Поэт Велимир Хлебников в начале ХХ века пытался вывести числовые законы истории. Кажется, среди них не нашлось такого, который утверждал бы, будто история повторяется каждые семьдесят лет, — это было бы слишком просто. И тем не менее 1990-е годы прошлого столетия в нашей стране до странности напоминают 1920-е. Впрочем, [дежавю] вполне объяснимо: и в начале ХХ века, и в его конце смена режимов, отмена запретов, ослабление центрального контроля стимулировали расцвет культурной жизни. Расцвет, конечно, относительный, ограниченный размерами экономики — и в том, и в другом десятилетии серьезно сжавшейся. Тем не менее принято считать, что творчество определяется не деньгами, а другим, менее уловимым фактором, который называют «воздух свободы». В самом начале 1990-х этот воздух появился в стране благодаря в том числе нескольким важным актам, которые приняло на глазах менявшееся государство: «Закон о печати» покончил с цензурой, а «Положение о театре-студии на коллективном (бригадном) подряде» разрешило частные театры.

До этого времени дела с приватной инициативой в театре обстояли печально или анекдотично. В начале 1980-х мои друзья захотели открыть «Оранжевый театр». Оранжевый — веселый цвет. Но в это время в одной африканской стране, которую поддерживал СССР, случился государственный переворот. К несчастью, флаг у страны был оранжевого цвета. Испугавшись «антисоветчины», партийно-комсомольские функционеры, от которых это зависело, театр не разрешили.

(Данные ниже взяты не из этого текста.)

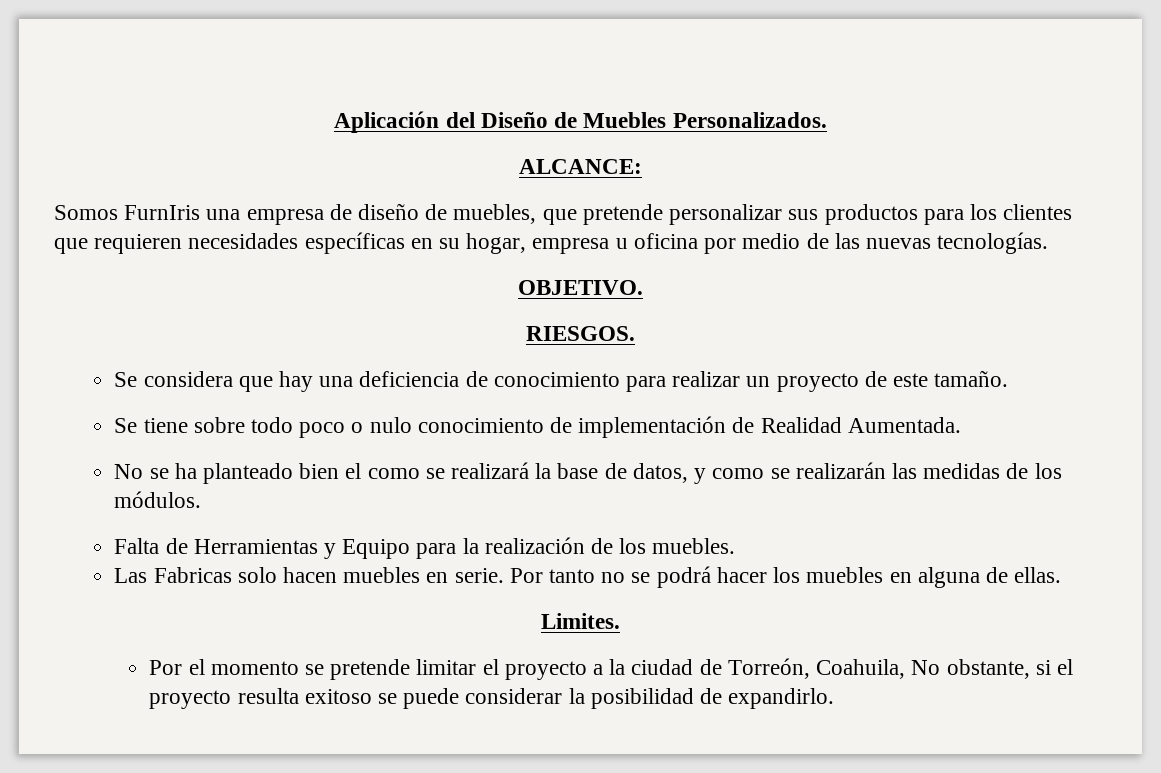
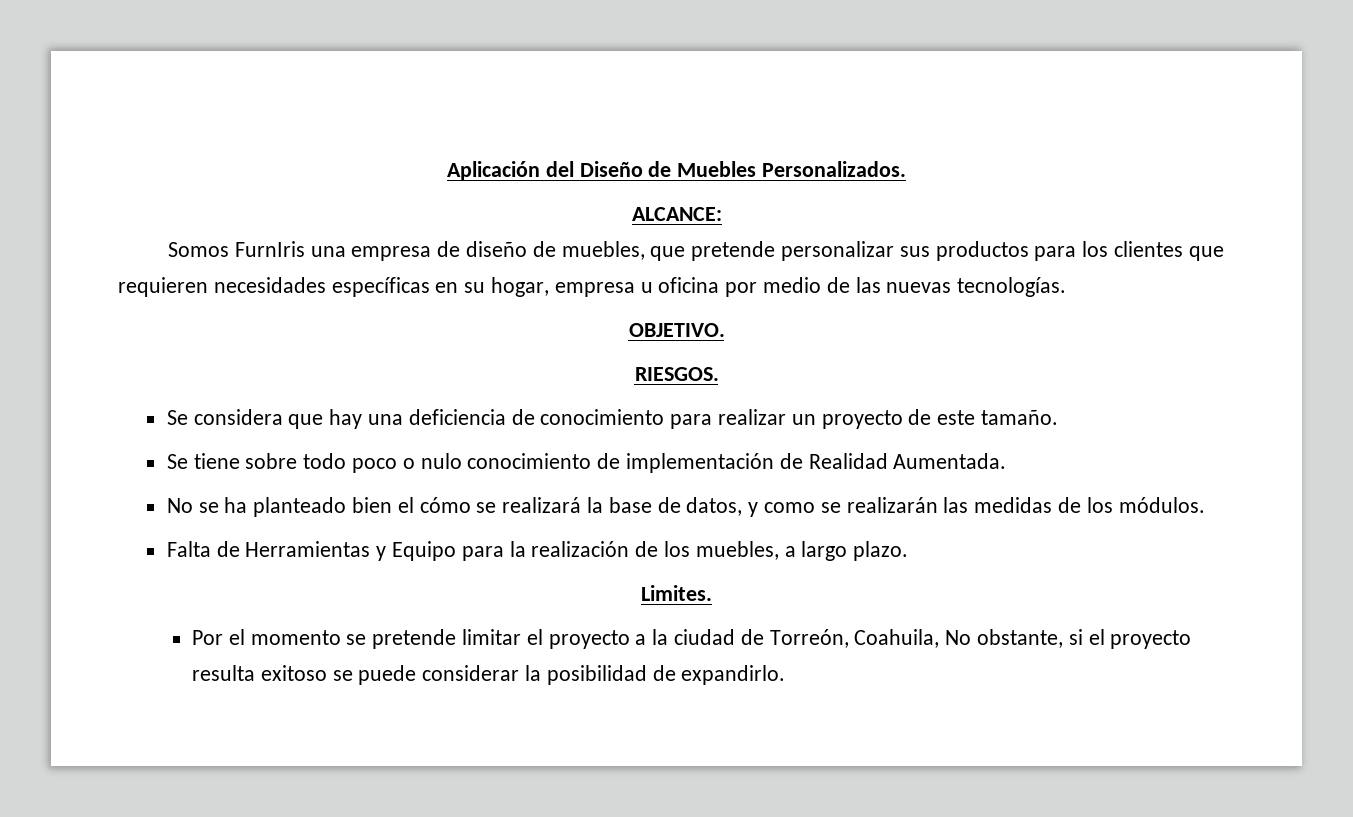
[367,468,420,479] como -> [419,497,471,513] cómo
[652,538,736,554] [114,566,1062,588] muebles. // Las Fabricas solo hacen muebles en serie. Por tanto no se podrá hacer los muebles en alguna de ellas. -> [695,541,909,561] muebles, a largo plazo.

Но вот наступили 1990-е, и все цвета радуги стали возможны. У государства денег на культуру не хватало, а частная инициатива, напротив, расцвела. Кроме того, в конце 1980-х открылись границы, и оттуда стали приезжать невиданные прежде люди. Привыкшие к классическому балету, пионерским линейкам и «народным ансамблям» советские зрители впервые увидели современный танец, или модерн. И снова, как тогда, когда в начале ХХ века в Россию приехала Айседора Дункан, на них повеяло ветром свободы: а что, можно и так танцевать? Не по балетным позициям, не тянуть носок, выражать не условно-театральные эмоции, а собственные, в том числе конфликтные, чувства? В стране начался бум современного танца, продлившийся все 1920-е годы. После Великого перелома, сталинской «культурной революции» все частные инициативы в театре и танце были прекращены, и модерн вернулся к нам из-за границы только на рубеже 1990-х. Наступило время физического театра, перформанса, контактной импровизации, альтернативных дефиле моды и многих других шоу с малым бюджетом и большой энергией творчества.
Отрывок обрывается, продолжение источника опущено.